The only thing was after four semesters, I wasn’t quite ready to turn in my thesis, which in the end didn’t really matter, because I had an outstanding bill and I wouldn’t have been allowed to graduate.

I went home to California after my four semesters, and it took me something like two or three years to pay off my balance to the school.

Depression. Boredom. Restlessness. Disappointment. I stuck with my Starbucks job, and I had a kid, I moved to North Carolina, I didn’t think I would ever get my MFA.

I had dreams about it. Dreams about being back in New York. Dreams about going back to school. But my son was never with me in those dreams. And when I woke up, I felt unfinished, but I knew those dreams were impossible to complete.

A couple of years ago I decided to apply to UNCG. That was my solution. I sent my best stuff. Sat through the GRE. Secured some amazing letters of recommendation from some recognizable and impressive writers (who are also really great people) and I thought I was set. How could they say no. But they did. They said no and I was crushed.

Then a few months later, I shot an email to the wonderfuls at the low-residency program at Queens University of Charlotte, just to see if they’d take some of the credits I earned at the New School. Somehow they would, and they had an unexpected opening for the residency a month from then. I sent an application, a bunch of stories, and in a day, got in.

It was awkward that residency. I was a first semester student, but also a third semester student. I had to explain.

“I transferred.”

“Cool, where from?”

Sometimes people didn’t know what The New School was, and sometimes their eyes got big. One person even said, “Oh you mean a real school.”

I met quite a few people at Queens who seemed to think that maybe it wasn’t as good as other schools. That is complete bullshit.

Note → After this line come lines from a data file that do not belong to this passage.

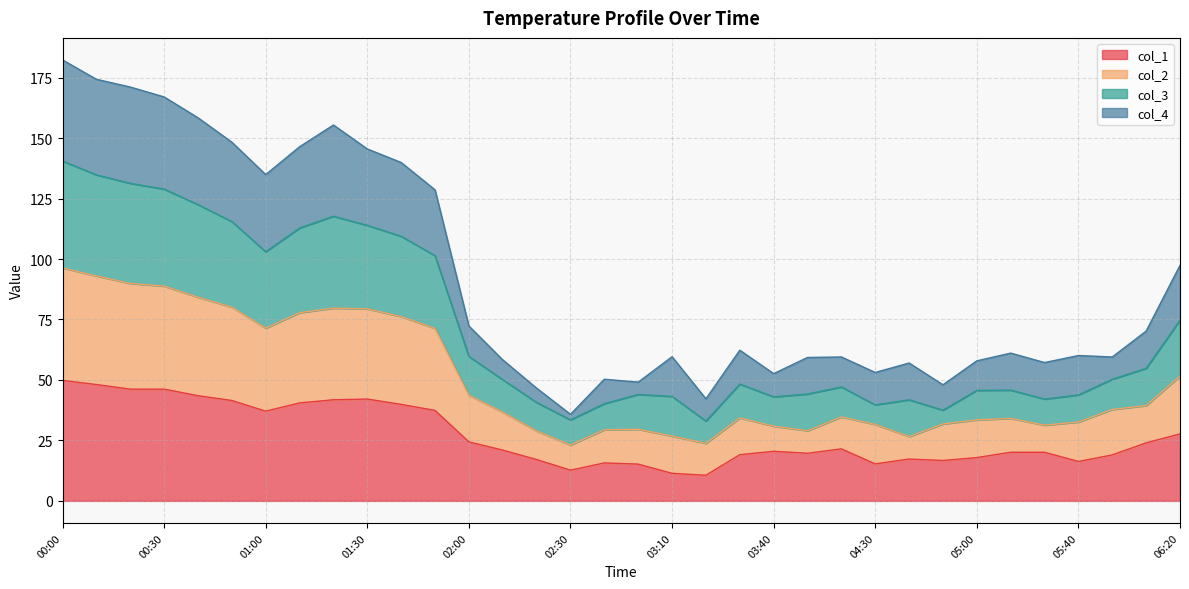

Reading left to right, list all the values displayed in this chart.

col_1: 00:00=49.8	00:10=48.1	00:20=46.2	00:30=46.2	00:40=43.5	00:50=41.5	01:00=37.1	01:10=40.5	01:20=41.8	01:30=42.1	01:40=39.9	01:50=37.4	02:00=24.4	02:10=21.0	02:20=17.1	02:30=12.7	02:50=15.7	03:00=15.2	03:10=11.4	03:20=10.6	03:30=19.1	03:40=20.5	03:50=19.7	04:10=21.5	04:30=15.3	04:40=17.3	04:50=16.7	05:00=17.9	05:10=20.1	05:30=20.1	05:40=16.3	05:50=19.0	06:00=24.0	06:20=27.7
col_2: 00:00=96.3	00:10=93.0	00:20=89.9	00:30=88.8	00:40=84.2	00:50=80.1	01:00=71.4	01:10=77.8	01:20=79.7	01:30=79.4	01:40=76.2	01:50=71.3	02:00=43.7	02:10=36.7	02:20=28.9	02:30=23.1	02:50=29.4	03:00=29.6	03:10=26.8	03:20=23.8	03:30=34.3	03:40=30.9	03:50=29.0	04:10=34.7	04:30=31.6	04:40=26.6	04:50=31.8	05:00=33.5	05:10=34.1	05:30=31.3	05:40=32.6	05:50=37.8	06:00=39.4	06:20=51.6
col_3: 00:00=140.5	00:10=134.8	00:20=131.3	00:30=128.9	00:40=122.5	00:50=115.5	01:00=103.0	01:10=112.8	01:20=117.7	01:30=113.9	01:40=109.4	01:50=101.4	02:00=59.7	02:10=50.1	02:20=40.7	02:30=33.5	02:50=40.2	03:00=44.0	03:10=43.2	03:20=33.0	03:30=48.3	03:40=43.0	03:50=44.2	04:10=47.1	04:30=39.7	04:40=41.8	04:50=37.5	05:00=45.7	05:10=45.8	05:30=42.1	05:40=43.8	05:50=50.3	06:00=54.8	06:20=74.7
col_4: 00:00=182.3	00:10=174.3	00:20=171.1	00:30=167.0	00:40=158.4	00:50=148.3	01:00=134.9	01:10=146.4	01:20=155.4	01:30=145.5	01:40=139.9	01:50=128.6	02:00=72.3	02:10=58.3	02:20=46.6	02:30=35.8	02:50=50.3	03:00=49.1	03:10=59.6	03:20=42.2	03:30=62.3	03:40=52.6	03:50=59.3	04:10=59.5	04:30=53.1	04:40=57.0	04:50=48.0	05:00=57.9	05:10=61.1	05:30=57.2	05:40=60.1	05:50=59.5	06:00=70.2	06:20=97.4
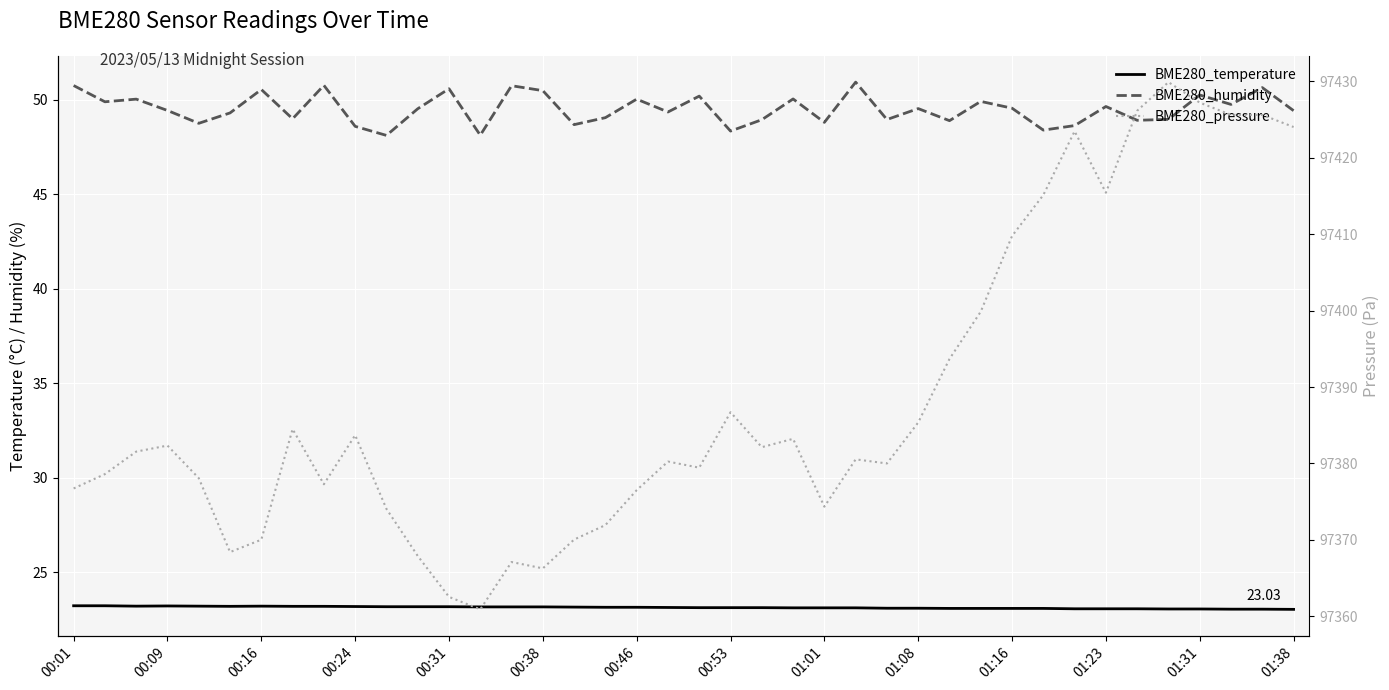

Does the chart display data point markers on the line(s)?

No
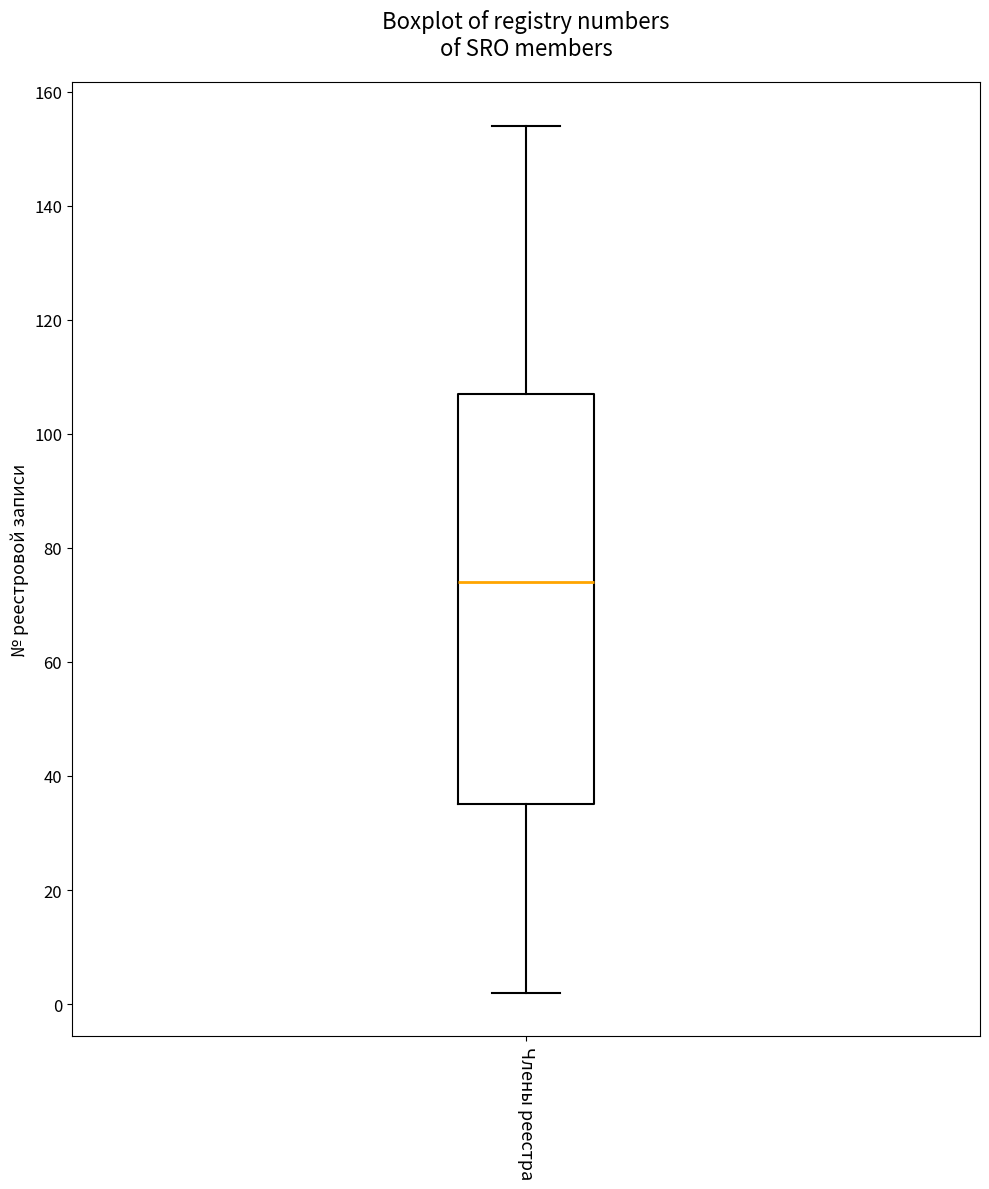

Where is the lower edge of the box for Члены реестра on the y-axis? The values are not printed on the chart, so give them approximately, as read against the axis.

36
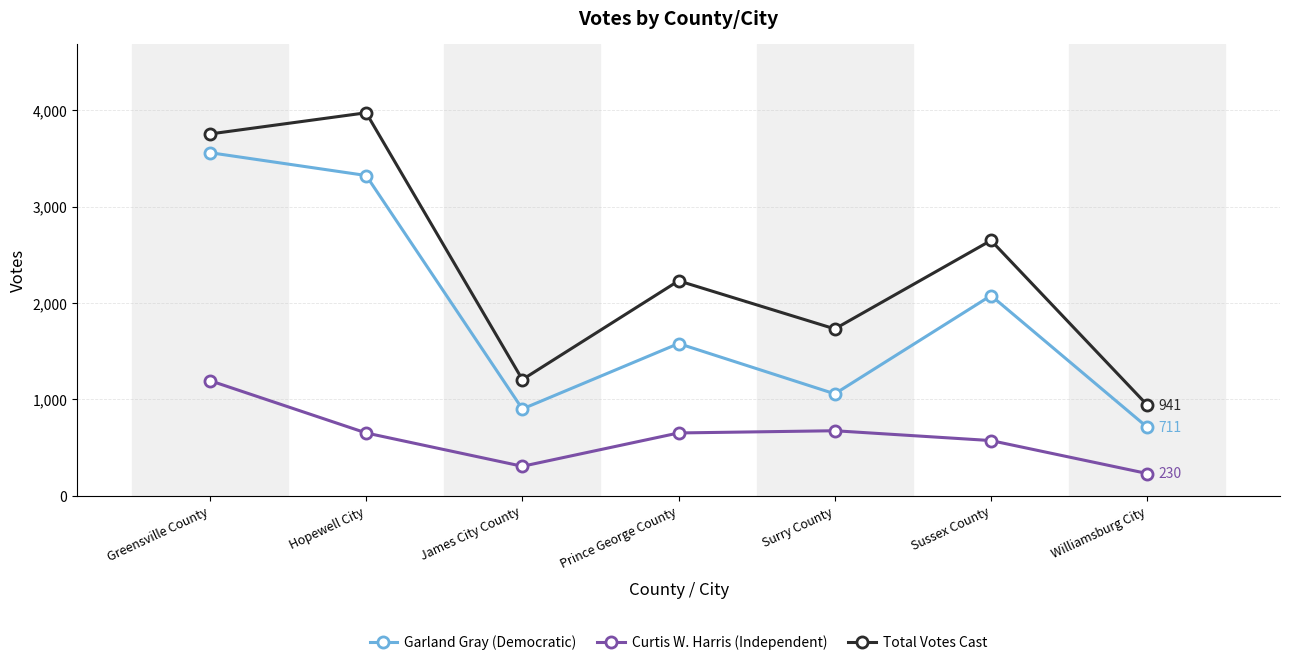

What is the sum of the Garland Gray (Democratic) values at Greensville County and Prince George County?

5139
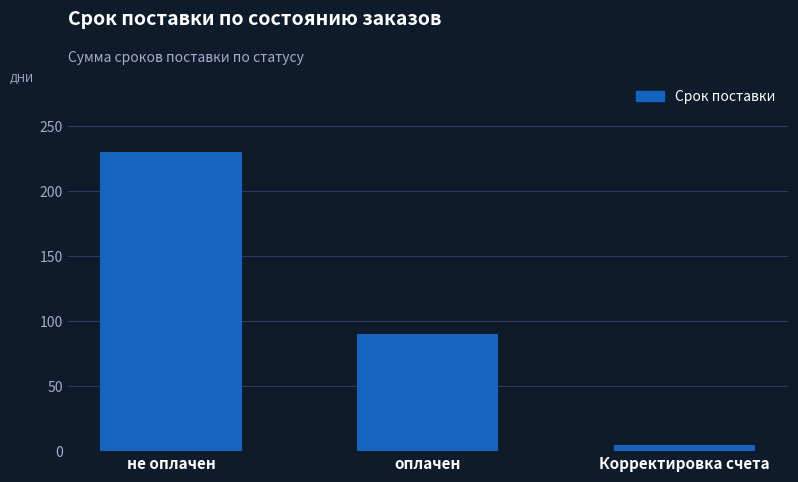

Rank the categories by value from highest to lowest.

не оплачен, оплачен, Корректировка счета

Of course a low-residency had become the best choice for me if I couldn’t get into a program right next to my house. I couldn’t pack up my son, and go to just-any-city. New York was out of the question. A lot of places were. So that’s why I was thinking about going low-res, but anyone who thinks that equals a lesser education or a lesser experience has no idea what they’re talking about.

I wrote more stories in one year at Queens, than I did in two years at The New School. The workshops are smaller so you get more and deeper attention from the instructors. And the instructors? They are just as talented, awarded, recognizable and awesome as the ones in any New York program.

Don’t even get me started about the administrators. Queens cares, and they will help you as much as they can. I never felt like a number. I never felt there like I was purchasing a degree, or that I was just another hopeful, with a dollar sign for a head, being cranked out of the MFA machine.

I wanted to get my degree as fast as I could, and I had earned all those credits, but if there’s one thing I regret about Queens, it’s that it went so fast.

I graduated this year, end of May. I have a completed thesis, that I’m working on turning into a collection. I have friends. I have all this anxiety. I’ve read books I didn’t know existed. I grew in ways I didn’t know were possible. I know myself as a writer better, and I have my MFA.

I am a big girl now.

Maybe not complete.

I don’t know how I ever could be.

But I do feel, that even though I’m a long way to where I want to go as a writer, I finally feel as if my feet are on the right road, and that it’s a good season for walking.